What Do I Do If My Jaw Hurts?
Noises in the jaw joint, the TMJ, are extremely common in the general population. Joint problems, involving the TMJ, are slightly more common in women than men. Like any joint, such as the hip, shoulder, or wrist, the TMJ muscles in your jaw can be strained or injured. The injury can be the result of a specific trauma to the jaw or can result from prolonged microtrauma from oral habits. There are also other causes for jaw problems as well.
Once a joint or muscle is strained, it can be easily re-injured (like a sprained ankle which is subsequently more prone to injury). Because we use the jaw for so many activities (talking, eating, yawning, and laughing), the joint and the muscles are constantly moving. Therefore, total relaxation of the jaw joint and surrounding muscles is difficult. Holding the jaw muscles and joints in a relaxed position is, however, very manageable with practice. Regular attempts to relax the jaw muscles, and avoidance of activities that would overwork the area, will be helpful to reduce pain and prevent additional strain to the area. The following suggestions should help:
- Apply moist heat for 15-20 minute two to four times each day to the painful area. For example, microwave a gel pack or hot water bottle and a wet towel until they are very warm. Wrap the towel around the gel pack/ hot water bottle and put it on both sides of your jaw going under your chin, or to one side and then the other side of your jaw. This should feel very warm but comfortable. Also, try using ice wrapped in a very thin cloth (or no cloth) for 5-10 minutes two to four times each day. The ice may initially give you a “burning” sensation, this is normal. Keep the ice on the painful area only until you first feel some numbness, then remove it.
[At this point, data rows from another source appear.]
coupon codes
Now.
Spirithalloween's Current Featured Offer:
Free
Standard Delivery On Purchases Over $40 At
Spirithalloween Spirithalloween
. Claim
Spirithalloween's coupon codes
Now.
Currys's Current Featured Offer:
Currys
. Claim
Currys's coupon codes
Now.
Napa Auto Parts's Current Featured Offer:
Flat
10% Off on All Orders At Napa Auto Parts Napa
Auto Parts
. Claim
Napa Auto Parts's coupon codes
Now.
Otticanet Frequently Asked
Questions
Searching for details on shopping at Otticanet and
Heat or ice can reduce joint or muscle pains and relaxes the muscles. You may also find that cold followed with heat is useful. Experiment.
- Eat a pain-free diet. Avoid hard foods, such as French bread or bagels.
- Avoid chewy foods, such as steak or candy. Cut fruit into small pieces and steam vegetables. Chew with your back teeth rather than biting with your front teeth.
- Chew your food on both sides at the same time to reduce strain on one side.
- Avoid caffeine. Caffeine is a muscle tensing drug that can make your muscles feel tighter. Caffeine or caffeine-like drugs are in coffee, tea, soda, chocolate and some aspirins. Decaffeinated coffee typically has half as much caffeine as regular coffee.
- Avoid oral habits that put strain on the jaw muscles and joints. These include
- Teeth clenching
- Teeth grinding
- Touching or holding the teeth gently together
- Biting cheeks/lips
- Pushing your tongue against teeth
- Jaw muscle tensing
- Avoid biting objects like pens or pencils. DO NOT CHEW GUM.
- Avoid resting your jaw on your hand.
- When you feel like yawning, put your tongue hard against the top of your mouth and let your mouth open as far as it can without letting your tongue off the top of your mouth. You can also put your hand under your jaw to limit the opening.
- Avoid stomach sleeping since this puts strain on the jaw and neck muscles. Sleeping on your side is okay as long as you do not put a force on your jaw. Sleeping on your back is the best.
Recognize that this is not a life-threatening situation, even though it can be very uncomfortable. Injury to the TMJ and jaw muscles is extremely common, and locking of the jaw is not uncommon. Most often, these symptoms will improve over time. Changing habits, relaxing the area, avoiding additional strain or injury and doing the above should speed up your recovery considerably.